[Dataset records]
============================================================

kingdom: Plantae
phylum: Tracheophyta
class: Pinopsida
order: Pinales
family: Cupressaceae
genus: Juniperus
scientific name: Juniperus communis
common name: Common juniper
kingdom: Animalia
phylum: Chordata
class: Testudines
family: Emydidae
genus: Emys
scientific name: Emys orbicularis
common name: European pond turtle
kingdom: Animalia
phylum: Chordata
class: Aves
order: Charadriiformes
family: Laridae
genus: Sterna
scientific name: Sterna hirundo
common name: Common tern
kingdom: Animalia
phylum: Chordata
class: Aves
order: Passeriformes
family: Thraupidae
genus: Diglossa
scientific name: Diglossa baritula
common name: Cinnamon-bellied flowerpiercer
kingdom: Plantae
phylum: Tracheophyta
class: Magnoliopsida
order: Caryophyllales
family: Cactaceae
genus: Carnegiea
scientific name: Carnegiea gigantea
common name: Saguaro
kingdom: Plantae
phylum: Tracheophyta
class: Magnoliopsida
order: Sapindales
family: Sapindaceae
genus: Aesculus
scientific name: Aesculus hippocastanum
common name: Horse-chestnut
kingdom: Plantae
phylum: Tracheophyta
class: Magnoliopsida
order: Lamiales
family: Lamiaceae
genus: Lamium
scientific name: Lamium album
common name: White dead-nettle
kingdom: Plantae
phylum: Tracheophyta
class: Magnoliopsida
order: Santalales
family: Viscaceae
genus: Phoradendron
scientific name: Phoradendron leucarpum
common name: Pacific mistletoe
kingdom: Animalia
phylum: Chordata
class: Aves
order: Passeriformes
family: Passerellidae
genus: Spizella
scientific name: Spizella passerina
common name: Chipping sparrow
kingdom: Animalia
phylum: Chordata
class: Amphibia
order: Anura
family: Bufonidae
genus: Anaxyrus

============================================================

Substitute "binomial name" for every "scientific name" in the records, and write all the lines out again with nothing else changed.

kingdom: Plantae
phylum: Tracheophyta
class: Pinopsida
order: Pinales
family: Cupressaceae
genus: Juniperus
binomial name: Juniperus communis
common name: Common juniper
kingdom: Animalia
phylum: Chordata
class: Testudines
family: Emydidae
genus: Emys
binomial name: Emys orbicularis
common name: European pond turtle
kingdom: Animalia
phylum: Chordata
class: Aves
order: Charadriiformes
family: Laridae
genus: Sterna
binomial name: Sterna hirundo
common name: Common tern
kingdom: Animalia
phylum: Chordata
class: Aves
order: Passeriformes
family: Thraupidae
genus: Diglossa
binomial name: Diglossa baritula
common name: Cinnamon-bellied flowerpiercer
kingdom: Plantae
phylum: Tracheophyta
class: Magnoliopsida
order: Caryophyllales
family: Cactaceae
genus: Carnegiea
binomial name: Carnegiea gigantea
common name: Saguaro
kingdom: Plantae
phylum: Tracheophyta
class: Magnoliopsida
order: Sapindales
family: Sapindaceae
genus: Aesculus
binomial name: Aesculus hippocastanum
common name: Horse-chestnut
kingdom: Plantae
phylum: Tracheophyta
class: Magnoliopsida
order: Lamiales
family: Lamiaceae
genus: Lamium
binomial name: Lamium album
common name: White dead-nettle
kingdom: Plantae
phylum: Tracheophyta
class: Magnoliopsida
order: Santalales
family: Viscaceae
genus: Phoradendron
binomial name: Phoradendron leucarpum
common name: Pacific mistletoe
kingdom: Animalia
phylum: Chordata
class: Aves
order: Passeriformes
family: Passerellidae
genus: Spizella
binomial name: Spizella passerina
common name: Chipping sparrow
kingdom: Animalia
phylum: Chordata
class: Amphibia
order: Anura
family: Bufonidae
genus: Anaxyrus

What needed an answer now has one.